Selection:
— BEGIN —

Recent regulatory and marketplace changes, including the relaxation of provisions of Dodd-Frank are beginning to change this paradigm, shifting how we see the banking landscape evolving. As banks begin to view larger deals, they’ll need to change the lens with which they approach and execute on them.
Shifts in the market have led to fee pressure and commoditization, increasing the value of scale. When coupled with a favorable regulatory environment, as well as updated economic indicators suggesting continued economic expansion, it will likely serve as a catalyst for bank consolidation. Analysts and market advisers increasingly believe that the next wave of MOEs across regional and super-regional banks is upon us.
Three core drivers sparking bank consolidation
- A more favorable regulatory environment
The 2018 Economic Growth, Regulatory Relief and Consumer Protection Act raised the asset thresholds that trigger added regulatory scrutiny from $50 billion to $250 billion. This unlocked a range of growth opportunities that were previously out of bounds for banks wary of taking on the cost and burden of Comprehensive Capital Analysis and Review (CCAR) in addition to the incremental quantitative capital and liquidity requirements.
This, coupled with more openness in regulatory positions taken recently by the regulators, has produced a greater willingness among banks to consider mergers, especially if the candidates are able to demonstrate that the “Joint Co.” will strengthen financial and risk readiness. - The need for scale to improve efficiencies and competitiveness
Commoditization of services, ongoing interest rate compression, and regulatory limitations on fees have depressed banking revenues even while the economy remains strong. This has increased the need for scale-driven efficiencies and digitally driven growth focused on improving banks’ operating expenses and strengthening their competitive positioning.
Concurrently, newly reduced corporate tax rates have provided an increase in available cash, delivering the power needed to consider larger acquisitions that can drive synergies and reduce operating expense. - The hunt for digital capabilities
As banks’ desire to differentiate via technology and digital channels grows, the number of available and differentiated fintech targets has commensurately become harder and more expensive to find. Ongoing demand for fintech targets has continued to outpace available supply driving up multiples.

— END —

Set task A:
Convert the stretch of the listing from the line containing "class: Magnoliopsida" through the end of the listing into a Markdown table with columns named No. and Line, one row per line, omitting blank lines and the picture lines.

Recorded data:
— BEGIN —

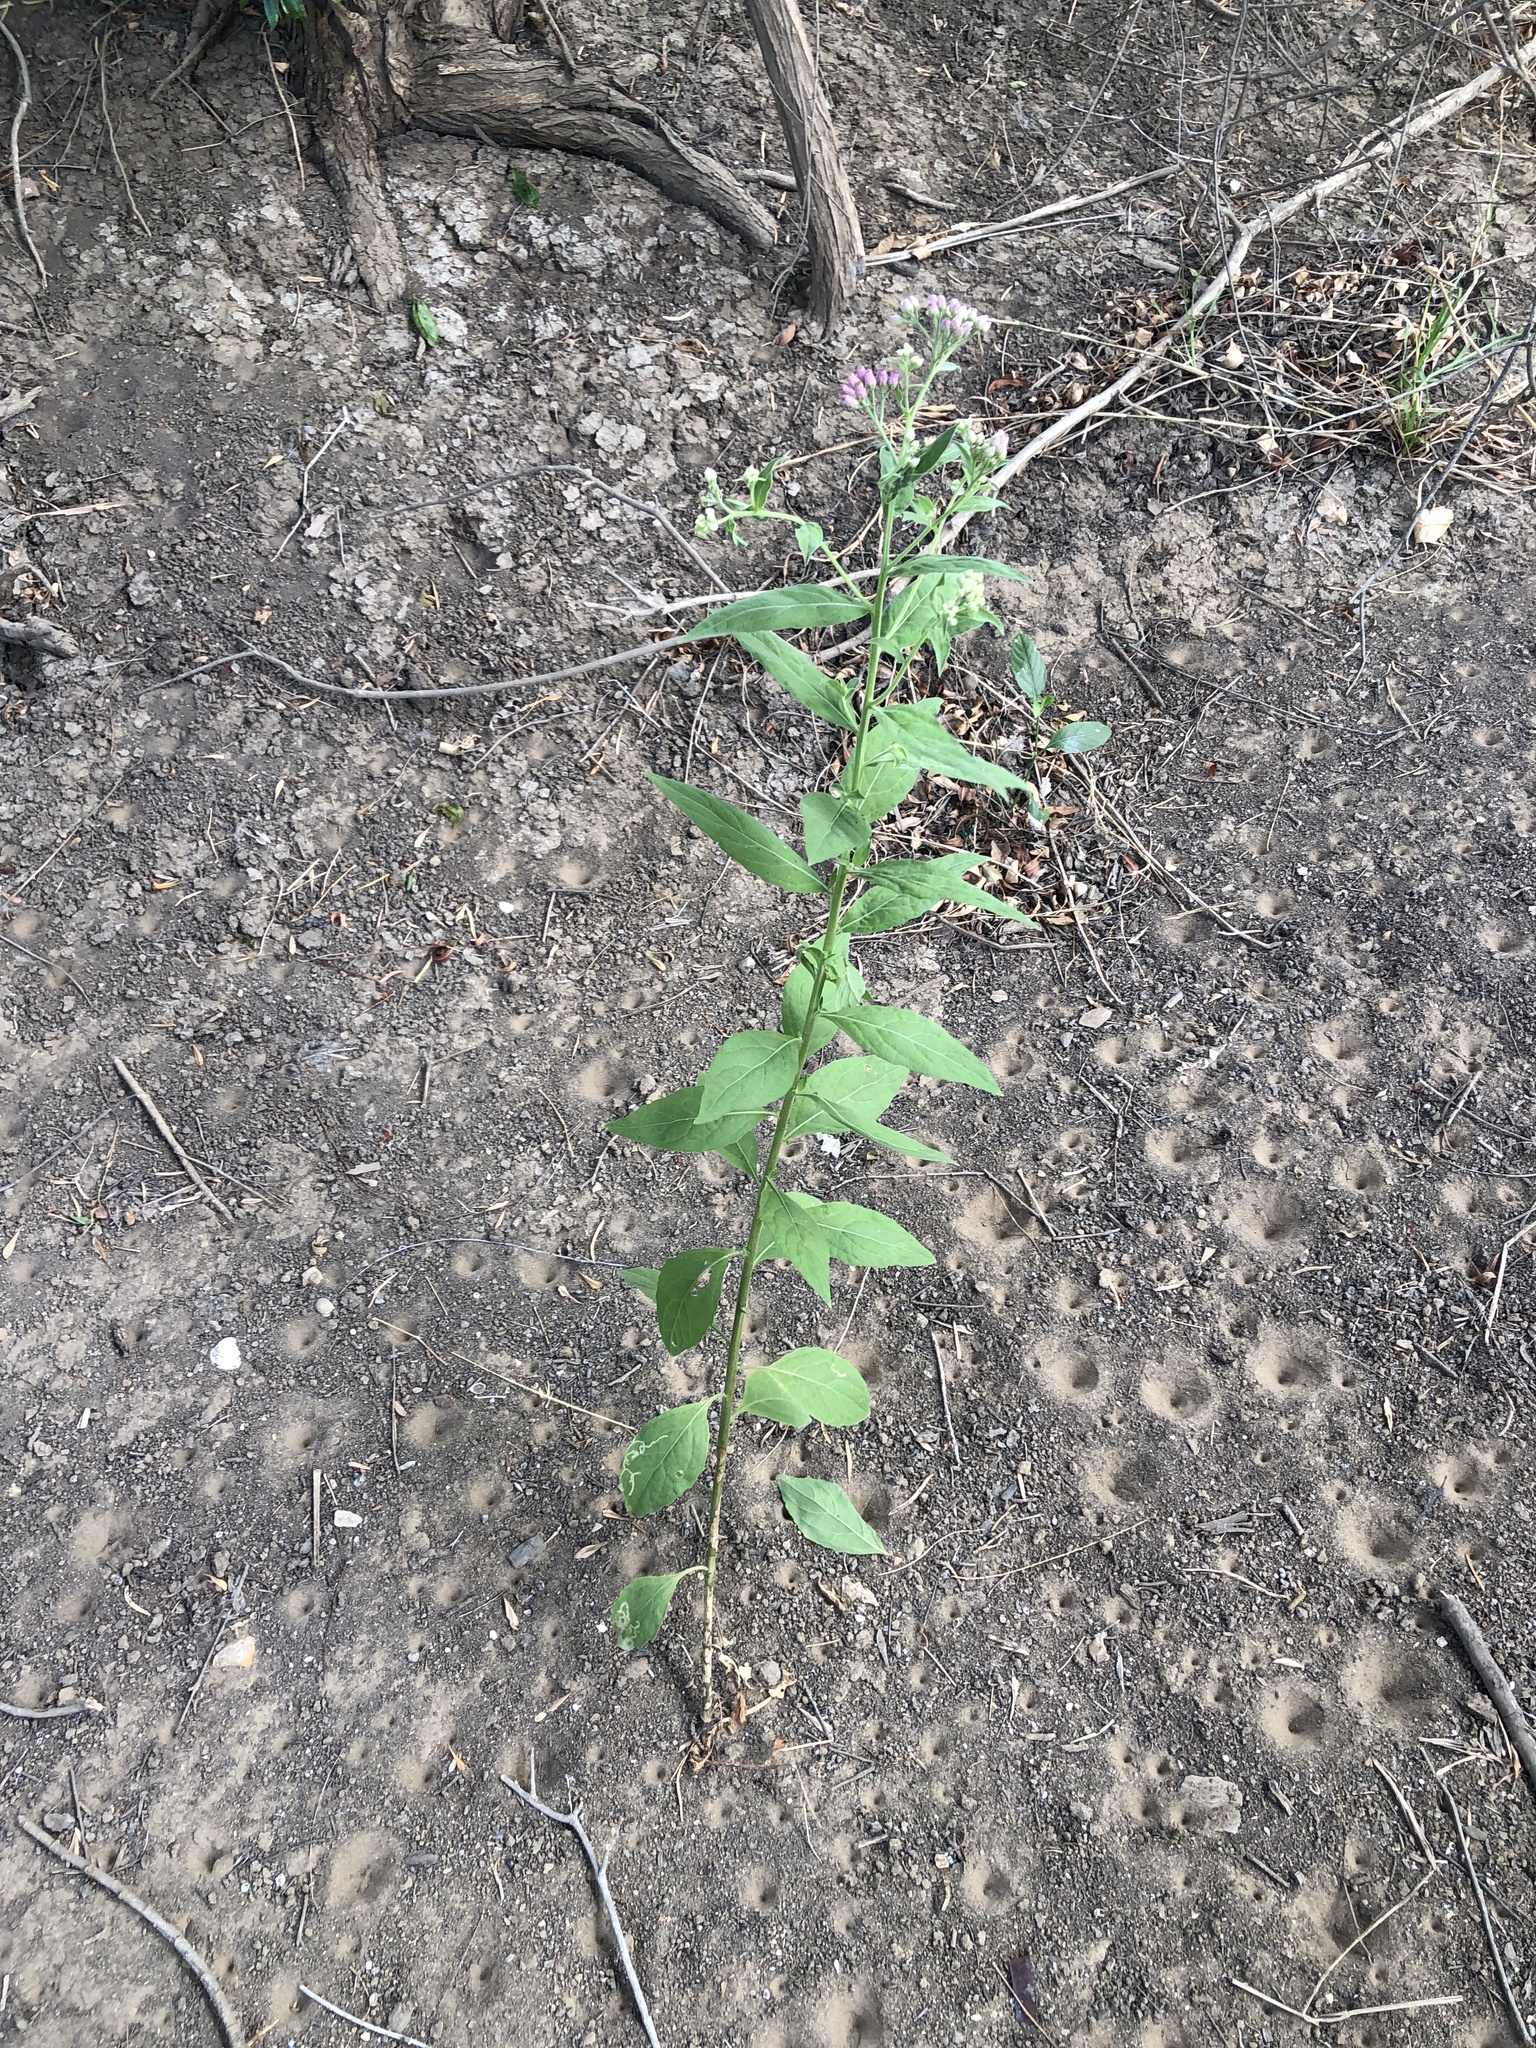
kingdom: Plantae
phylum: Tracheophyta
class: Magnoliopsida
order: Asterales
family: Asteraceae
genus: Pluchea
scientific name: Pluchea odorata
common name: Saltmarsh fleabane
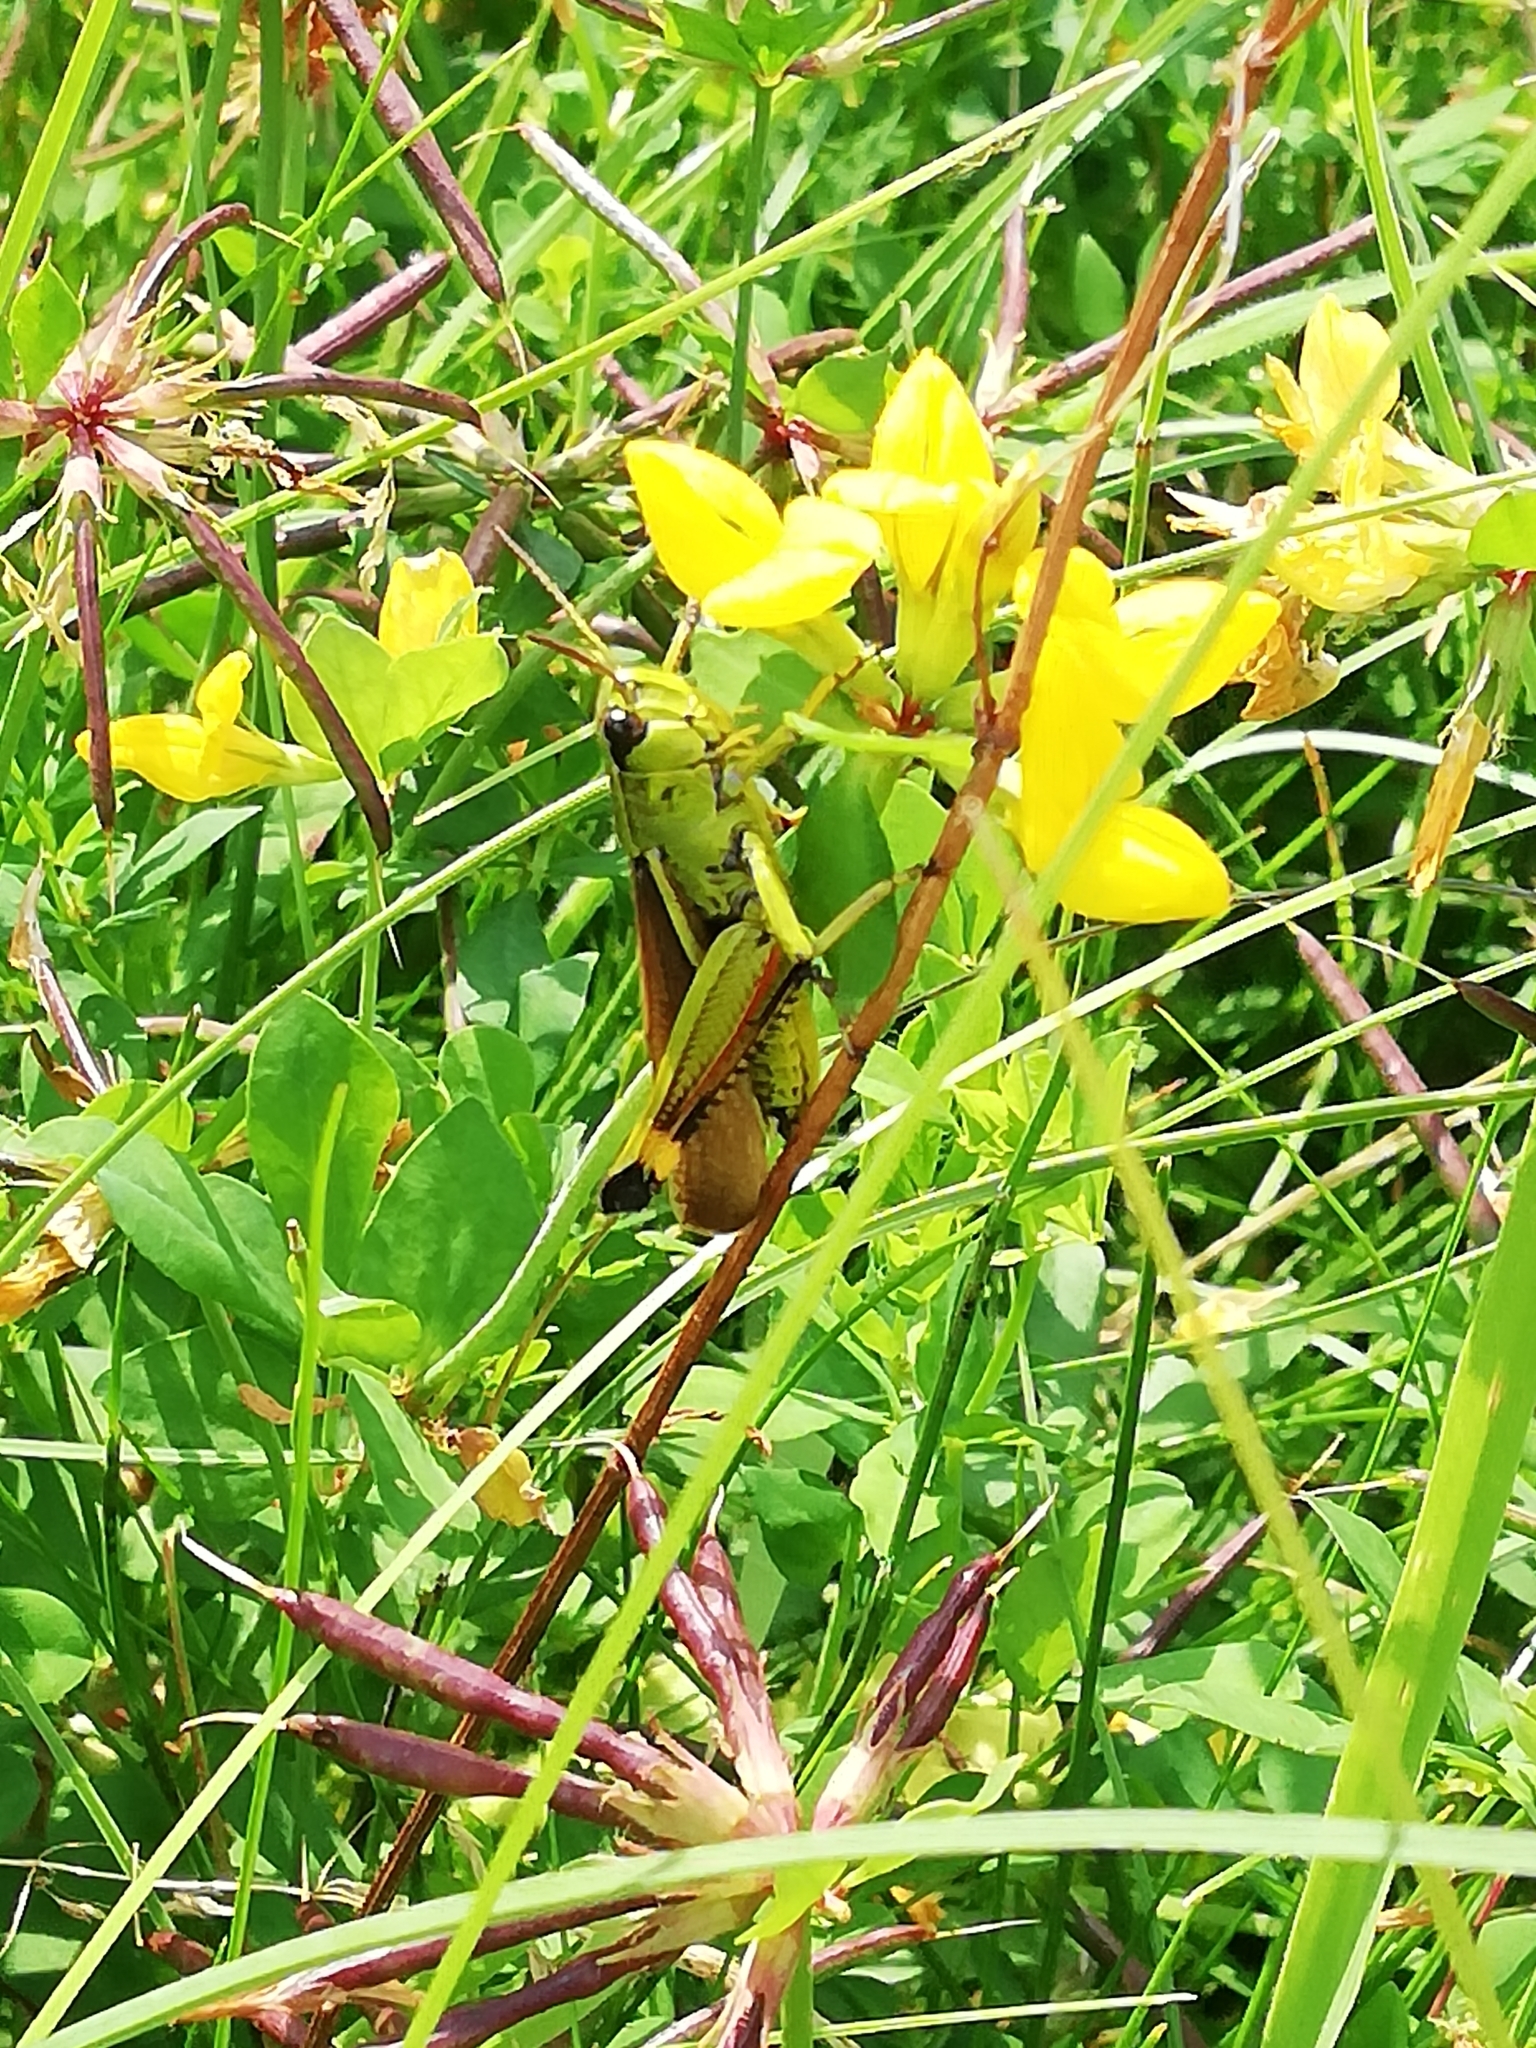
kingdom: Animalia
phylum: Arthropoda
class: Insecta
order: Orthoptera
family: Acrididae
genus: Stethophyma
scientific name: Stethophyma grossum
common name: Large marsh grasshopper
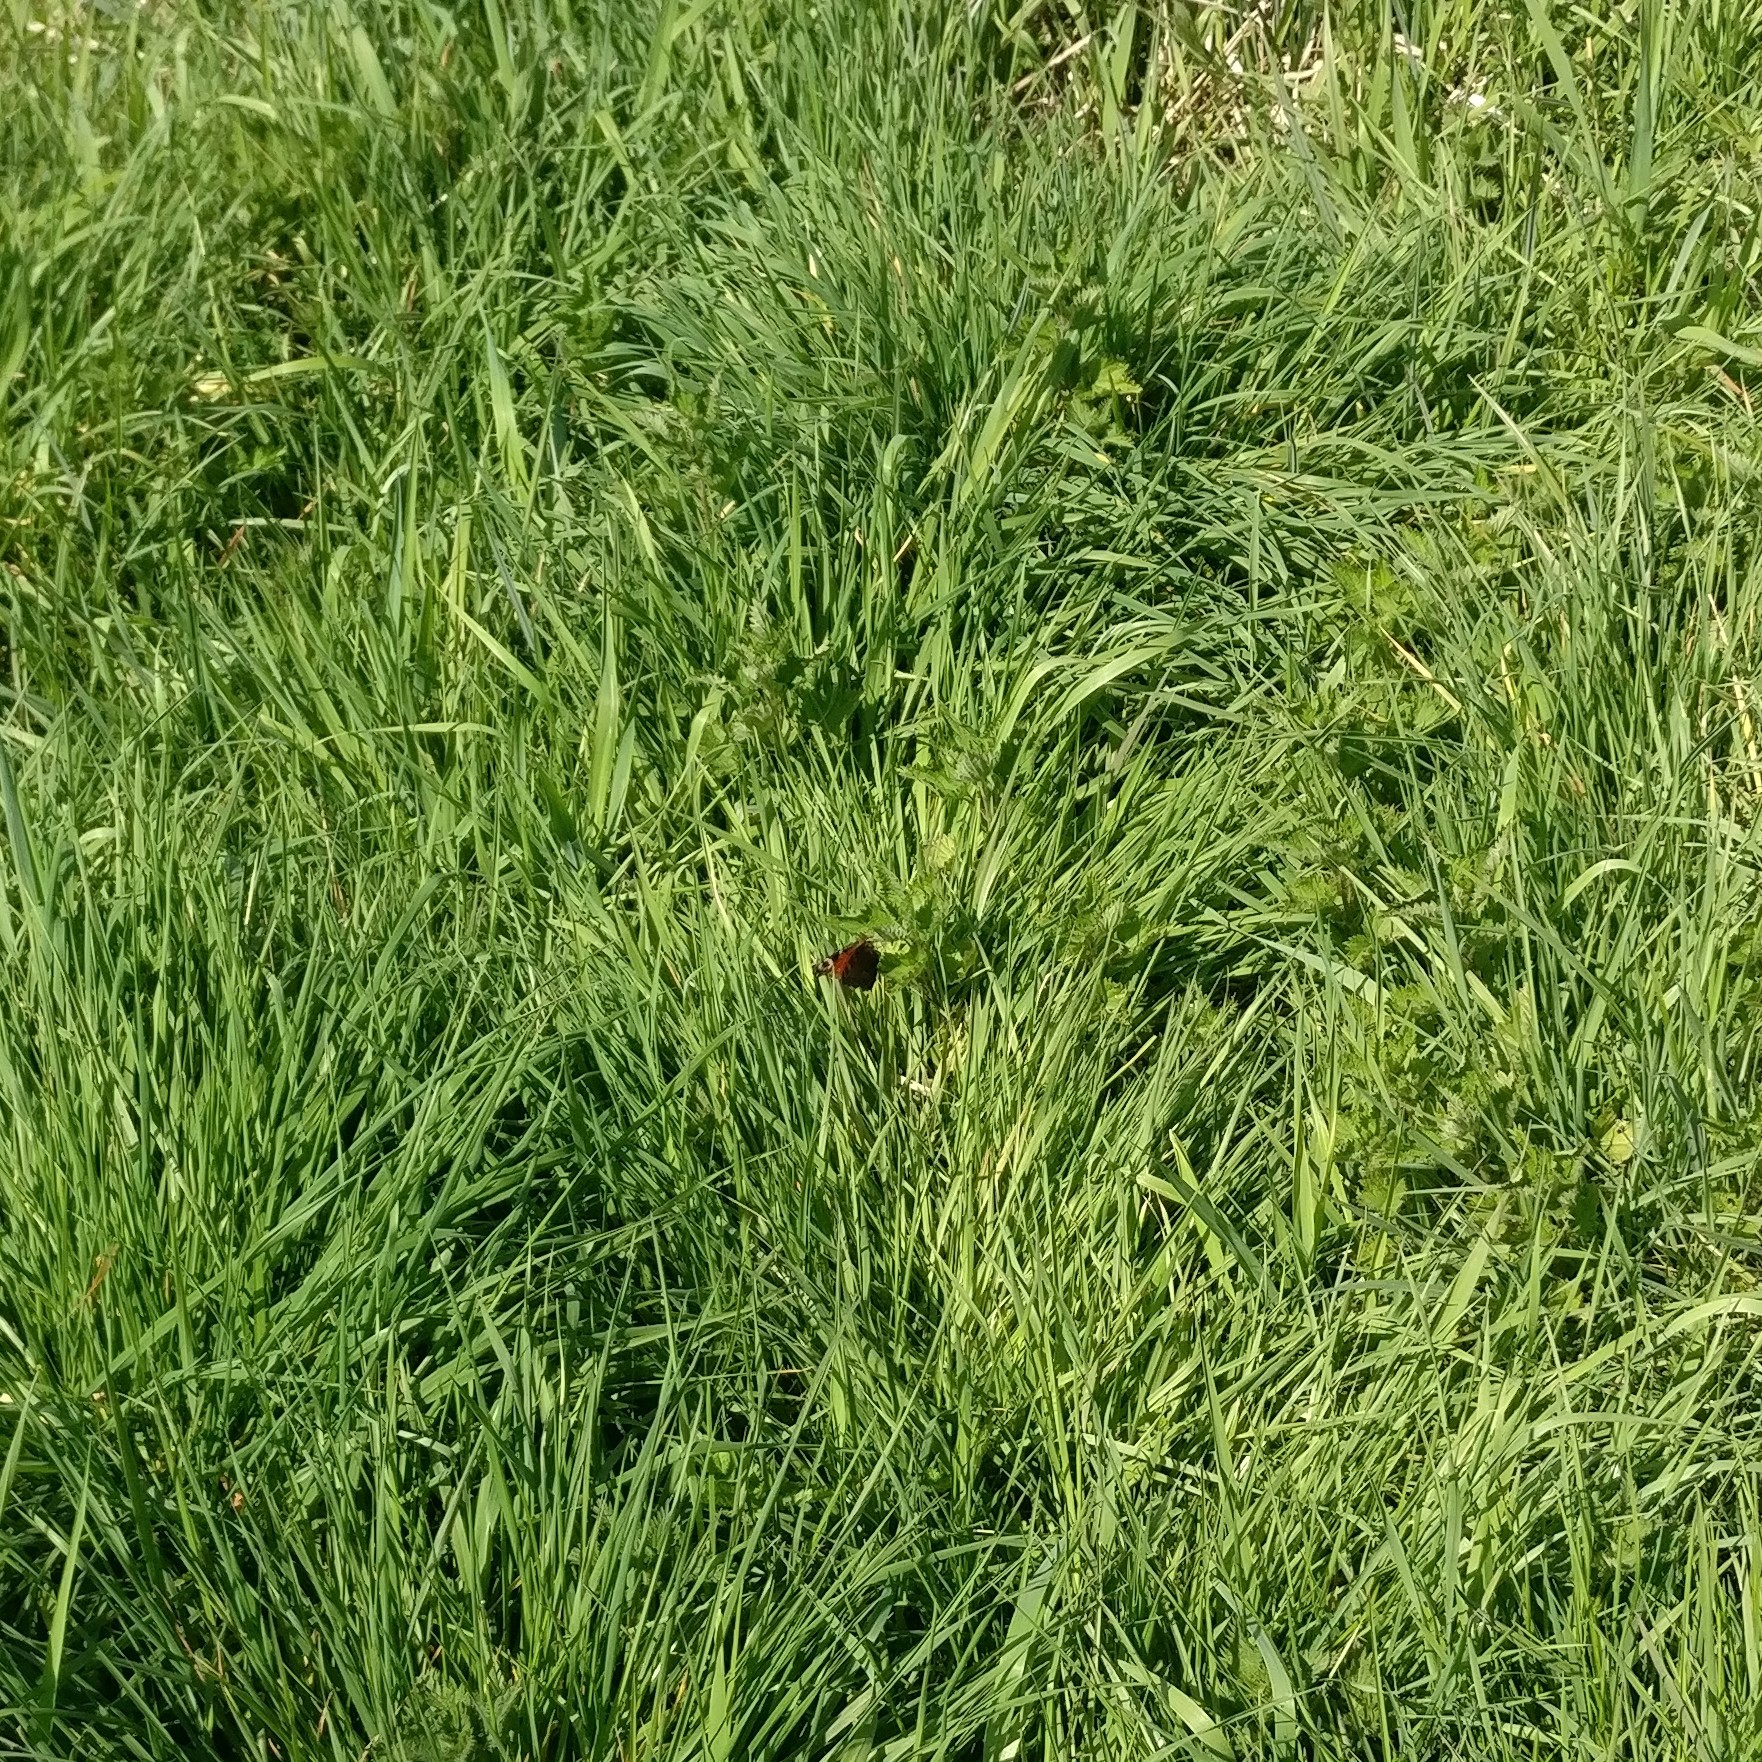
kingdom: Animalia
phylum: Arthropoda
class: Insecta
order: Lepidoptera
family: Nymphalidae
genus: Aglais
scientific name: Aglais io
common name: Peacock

— END —

Set task B:
Name the three core drivers of bank consolidation given in the bank consolidation passage.

Exercise response A:
| No. | Line |
|---|---|
| 1 | class: Magnoliopsida |
| 2 | order: Asterales |
| 3 | family: Asteraceae |
| 4 | genus: Pluchea |
| 5 | scientific name: Pluchea odorata |
| 6 | common name: Saltmarsh fleabane |
| 7 | kingdom: Animalia |
| 8 | phylum: Arthropoda |
| 9 | class: Insecta |
| 10 | order: Orthoptera |
| 11 | family: Acrididae |
| 12 | genus: Stethophyma |
| 13 | scientific name: Stethophyma grossum |
| 14 | common name: Large marsh grasshopper |
| 15 | kingdom: Animalia |
| 16 | phylum: Arthropoda |
| 17 | class: Insecta |
| 18 | order: Lepidoptera |
| 19 | family: Nymphalidae |
| 20 | genus: Aglais |
| 21 | scientific name: Aglais io |
| 22 | common name: Peacock |

Exercise response B:
- A more favorable regulatory environment
- The need for scale to improve efficiencies and competitiveness
- The hunt for digital capabilities